I had seen the Northern Lights on a cold night in the Scottish isles. I had watched my sisters grow up and marry wonderful men. There were impossible healings, miraculous births, rescues from certain death, and overwhelming moments in God’s creation. Those were the things that made me want to sing. Not Leviticus.

Sometimes though you just need to keep reading. Verse 21 says that those who forget the law are judged. 37 says that the law filters what is treasured and what is worthless. In 61, the law is comfort during times of suffering and despair. How does a bunch of rules cause so much joy in the heart of the Psalmist? If you’ve ever worked with babies, you already know the answer.

The number one way to get a newborn to sleep is a really tight swaddle. From the outside, having your arms and legs all bundled up looks unbearable, but for that child, it is the ultimate comfort. The world is new, loud and scary, and that blanket represents safety and care. And now I think I’m just about ready to sing about Leviticus.
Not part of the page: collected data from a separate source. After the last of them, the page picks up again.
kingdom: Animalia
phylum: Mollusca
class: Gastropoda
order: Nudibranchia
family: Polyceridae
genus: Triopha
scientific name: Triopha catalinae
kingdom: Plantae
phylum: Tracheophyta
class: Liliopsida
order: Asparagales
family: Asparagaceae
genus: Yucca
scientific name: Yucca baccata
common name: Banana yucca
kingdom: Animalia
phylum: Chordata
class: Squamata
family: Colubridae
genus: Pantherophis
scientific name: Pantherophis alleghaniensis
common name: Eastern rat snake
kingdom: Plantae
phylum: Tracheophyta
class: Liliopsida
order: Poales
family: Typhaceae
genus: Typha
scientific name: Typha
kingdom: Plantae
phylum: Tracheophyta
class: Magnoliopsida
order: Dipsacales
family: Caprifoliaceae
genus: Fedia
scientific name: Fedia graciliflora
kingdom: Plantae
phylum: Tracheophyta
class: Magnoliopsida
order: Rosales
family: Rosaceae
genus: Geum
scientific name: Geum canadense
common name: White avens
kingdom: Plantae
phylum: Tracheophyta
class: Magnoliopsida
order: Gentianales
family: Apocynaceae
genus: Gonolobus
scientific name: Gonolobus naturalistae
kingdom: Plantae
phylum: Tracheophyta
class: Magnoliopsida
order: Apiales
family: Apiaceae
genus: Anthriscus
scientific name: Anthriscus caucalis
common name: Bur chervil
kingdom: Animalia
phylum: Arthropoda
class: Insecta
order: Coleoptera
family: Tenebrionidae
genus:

The newborn isn’t wrong: the world really is loud and scary. Sin in our hearts and in the world calls louder and more creatively as we journey through this life. Many of us who have chased those voices have seen first hand how empty the promises of sin are and desperately want something else. Something more.

And we have a Father who has exceedingly and abundantly more for us if we follow him.

In that moment, Leviticus ceases to be a list of annoying no’s and explodes into the infinitely beautiful YES of a Father who wants our best and sacrificed his son so that we would have the promise of something more.

So, do you see love in the Law?

Is the call of obedience still a burden for you or is it the source of joy and comfort the Psalmist shows us it can be?

The same God who gave us his word wants to give us a love for it; we just need to ask.